Meergezinswoning in beaux-artsstijl, in 1930 gebouwd als opbrengsteigendom voor François Dergent uit Deurne, naar een ontwerp van bouwmeester Victor Verhoeven uit 1929. Op 13 november 1944 sloeg een V2-bom in op de hoek van de Muggenberglei en Herentalsebaan. Drieëntwintig woonhuizen werden volledig vernield en 95 andere, waaronder het nummer 30, geraakten ernstig beschadigd. In het voorjaar van 1946 liet de weduwe Dergent de woning in haar oorspronkelijke staat herstellen. De aard en omvang van de schade is niet uit de archiefbronnen af te leiden. De woning sluit qua opzet en schaal aan bij de andere rijwoningen in de gevelwand, maar onderscheidt zich in het straatbeeld door haar verzorgde stijl en rijke ornamentiek.
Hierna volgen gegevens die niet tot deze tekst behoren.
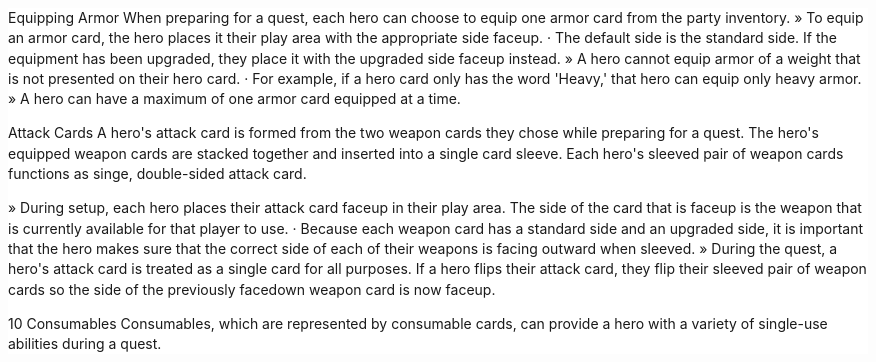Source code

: 












Equipping Armor
When preparing for a quest, each hero can choose to equip one armor card from the party inventory. » To equip an armor card, the hero places it their play area with the appropriate side faceup.
· The default side is the standard side. If the equipment has been upgraded, they place it with the upgraded side faceup instead.
» A hero cannot equip armor of a weight that is not presented on their hero card.
· For example, if a hero card only has the word 'Heavy,' that hero can equip only heavy armor. » A hero can have a maximum of one armor card equipped at a time.

Attack Cards
A hero's attack card is formed from the two weapon cards they chose while preparing for a quest. The hero's equipped weapon cards are stacked together and inserted into a single card sleeve. Each hero's sleeved pair of weapon cards functions as singe, double-sided attack card.



















» During setup, each hero places their attack card faceup in their play area. The side of the card that is faceup is the weapon that is currently available for that player to use.
· Because each weapon card has a standard side and an upgraded side, it is important that the hero makes sure that the correct side of each of their weapons is facing outward when sleeved.
» During the quest, a hero's attack card is treated as a single card for all purposes. If a hero flips their attack card, they flip their sleeved pair of weapon cards so the side of the previously facedown weapon card is now faceup.

10
Consumables
Consumables, which are represented by consumable cards, can provide a hero with a variety of single-use abilities during a quest.
















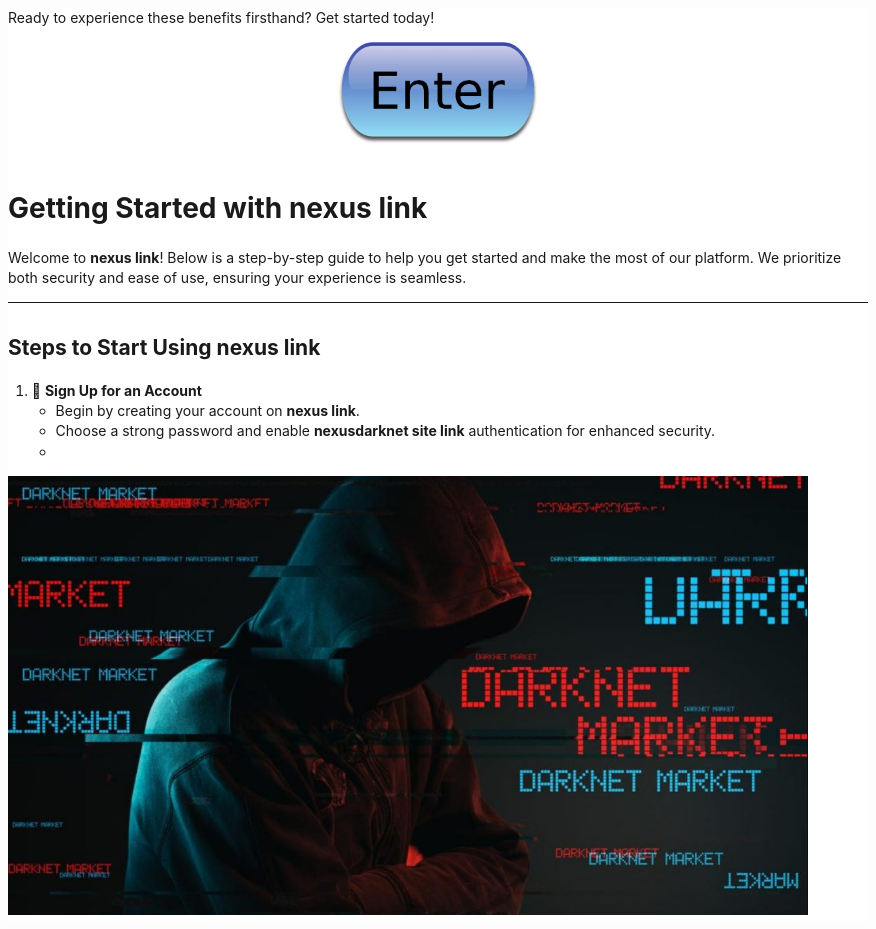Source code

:</div>

Ready to experience these benefits firsthand? Get started today! <div align='center'>

<a href='https://torcat.live'><img src='assets/images/shop/images/buttons/iu-1.png' alt='Download' width='200'/></a>

</div>

# Getting Started with **nexus link**

Welcome to **nexus link**! Below is a step-by-step guide to help you get started and make the most of our platform. We prioritize both security and ease of use, ensuring your experience is seamless.

---

## Steps to Start Using **nexus link**

1. 🔄 **Sign Up for an Account**
   - Begin by creating your account on **nexus link**.
   - Choose a strong password and enable **nexusdarknet site link** authentication for enhanced security.
   - <div align='center'>

<img src='assets/images/shop/images/nexus/4.png' alt='Images' width='800'/>
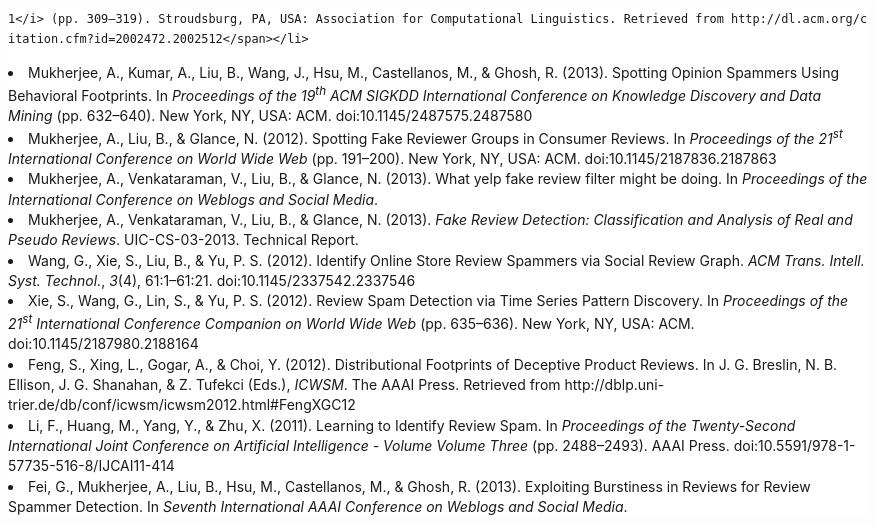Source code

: 	1</i> (pp. 309–319). Stroudsburg, PA, USA: Association for Computational Linguistics. Retrieved from http://dl.acm.org/citation.cfm?id=2002472.2002512</span></li>
<li><span id="Mukherjee2013">Mukherjee, A., Kumar, A., Liu, B., Wang, J., Hsu, M., Castellanos, M., &amp; Ghosh, R. (2013). Spotting Opinion Spammers Using Behavioral Footprints. In <i>Proceedings of the 19<sup>th</sup> ACM SIGKDD International
	Conference on Knowledge Discovery and Data Mining</i> (pp. 632–640). New York, NY, USA: ACM. doi:10.1145/2487575.2487580</span></li>
<li><span id="Mukherjee2012">Mukherjee, A., Liu, B., &amp; Glance, N. (2012). Spotting Fake Reviewer Groups in Consumer Reviews. In <i>Proceedings of the 21<sup>st</sup> International Conference
	on World Wide Web</i> (pp. 191–200). New York, NY, USA: ACM. doi:10.1145/2187836.2187863</span></li>
<li><span id="Mukherjee2013a">Mukherjee, A., Venkataraman, V., Liu, B., &amp; Glance, N. (2013). What yelp fake review filter might be doing. In <i>Proceedings of the International Conference on Weblogs and Social
	Media</i>.</span></li>
<li><span id="Mukherjee2013b">Mukherjee, A., Venkataraman, V., Liu, B., &amp; Glance, N. (2013). <i>Fake Review Detection: Classification and Analysis of Real and Pseudo
	Reviews</i>. UIC-CS-03-2013. Technical Report.</span></li>
<li><span id="Wang2012">Wang, G., Xie, S., Liu, B., &amp; Yu, P. S. (2012). Identify Online Store Review Spammers via Social Review Graph. <i>ACM Trans. Intell. Syst. Technol.</i>, <i>3</i>(4), 61:1–61:21. doi:10.1145/2337542.2337546</span></li>
<li><span id="Xie2012">Xie, S., Wang, G., Lin, S., &amp; Yu, P. S. (2012). Review Spam Detection via Time Series Pattern Discovery. In <i>Proceedings of the 21<sup>st</sup> International Conference
	Companion on World Wide Web</i> (pp. 635–636). New York, NY, USA: ACM. doi:10.1145/2187980.2188164</span></li>
<li><span id="Feng2012">Feng, S., Xing, L., Gogar, A., &amp; Choi, Y. (2012). Distributional Footprints of Deceptive Product Reviews. In J. G. Breslin, N. B. Ellison, J. G. Shanahan, &amp; Z. Tufekci (Eds.), <i>ICWSM</i>. The AAAI Press. Retrieved from http://dblp.uni-trier.de/db/conf/icwsm/icwsm2012.html#FengXGC12</span></li>
<li><span id="Li2011">Li, F., Huang, M., Yang, Y., &amp; Zhu, X. (2011). Learning to Identify Review Spam. In <i>Proceedings of the Twenty-Second International Joint Conference on
	Artificial Intelligence - Volume Volume Three</i> (pp. 2488–2493). AAAI Press. doi:10.5591/978-1-57735-516-8/IJCAI11-414</span></li>
<li><span id="Fei2013">Fei, G., Mukherjee, A., Liu, B., Hsu, M., Castellanos, M., &amp; Ghosh, R. (2013). Exploiting Burstiness in Reviews for Review Spammer Detection. In <i>Seventh International AAAI Conference on Weblogs and Social Media</i>.</span></li></ol>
Over bouwmeester Victor Verhoeven is vooralsnog zeer weinig geweten. Gevestigd in de Frans Baetenstraat 41 in Deurne, ontwierp hij in 1929 twee woningen, namelijk de woning Dergent, en, voor eigen rekening, de heden sterk verbouwde art-decowoning Muggenberglei 34. Andere realisaties van deze architect konden nog niet geïdentificeerd worden.
Met een gevelbreedte van twee ongelijke traveeën, omvat de onderkelderde rijwoning drie bouwlagen onder een plat dak. Volledig opgetrokken uit witte natuursteen en rustend op een hoge plint in blauwe hardsteen wordt de lijstgevel horizontaal geleed door een puilijst, kordon, en kroonlijst op schijvenfries met jaartalsteen. Klassieke ornamenten zoals de attiek met siervazen, aflijnende pilasters met gestrikte lauwerkransen, frontonboogveld met aanziende leeuwenkop en lauriertakken, en gevelpanelen met pronkschild en geknoopt eikenloof, reminisceren aan de grote 18de-eeuwse Franse architectuurstijlen. De gevelcompositie legt de klemtoon op de brede venstertravee. Deze wordt benadrukt door een over twee bouwlagen opklimmende halfronde erker met drielichten van rechthoekige vensters en een bekronende natuurstenen balkonborstwering met ajour panelen; waarboven een verdiept drielicht met deurvenster, en een segmentvormig fronton als gevelbeëindiging. De smalle toegangstravee verenigt een verhoogde en verdiepte toegang, subtiel omlijst, en op elke verdieping een rechthoekig venster. Elke gevelopening wordt overspannen door een latei met rollijst.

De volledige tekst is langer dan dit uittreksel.